Survivors say their hands were tied and they were towed out to sea with little or no food or water.
About 500 migrants are now recovering from acute dehydration in India's Andaman islands and the Indonesian province of Aceh.
Thai officials were not immediately available for comment.
But sources in the police and army confirmed to the BBC's Jonathan Head in Bangkok that asylum seekers are being pushed out to sea. They did not provide further details about the practice.
Thousands of poor Burmese and Bangladeshis try to reach south-east Asian nations in search of work.
'Without food'
Survivors rescued by Indian coast guards say hundreds of other asylum-seekers are still missing after leaving Bangladesh and Burma since the end of November.
They told the BBC that they paid agents to take them to Thailand by boat so that they could have a better life.

They said that the Thai authorities detained many of them in Koh Sai Daeng island.
"Thai soldiers tied up our hands and then put us in boats without engines. These were towed into the high sea by motorised boats and left to drift," said Zaw Win, a survivor rescued by Indian coast guards off the coast of Little Andamans after drifting for 12 days.
"We were without food and water. The Thai soldiers clearly wanted us to die on the boats," Win told the BBC by telephone from a camp where survivors are being cared for.

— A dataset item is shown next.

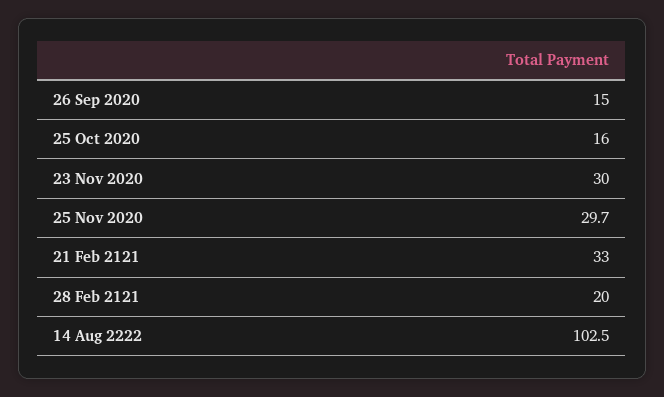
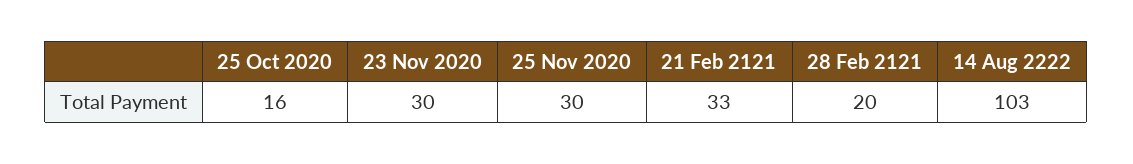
26 Sep 2020: 15 -> none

Other survivors said that about 400 migrants were put on a huge boat by soldiers. It was equipped with only two bags of rice and two drums of drinking water.
"The food and water ran out in two days. After that we were starving for nearly 15 days before we saw a lighthouse and jumped into the sea and tried swimming ashore," Mohammed Said told the BBC.
This group of migrants was also rescued by the Indian coast guards and put into relief camps.
"They have all suffered huge dehydration. We are taking care of them the best we can," said Ratan Kar, deputy director of health services in the Andamans.
'Dehydration and starvation'
Nearly all of those rescued have equally harrowing stories.

The asylum seekers are dehydrated (Photo: Andaman Chronicle )
One Rohingya villager from Burma said that his son and seven friends had left together on the same boat.
He said that after they were arrested by the Thai authorities, they were forced onto the same large boat without an engine:
"Four of them, including my son, survived but four died," he said.
"My son told me that many died because of dehydration and starvation but many also jumped into the sea.
"When the boat finally drifted close to an Andaman island, there were only just over 100 still onboard."
The refugees say that hardly any of them escaped the Thai military guarding the country's coastal islands.
Human rights activists have condemned Thailand's "inhuman and brutal response" to this new wave of illegal migration.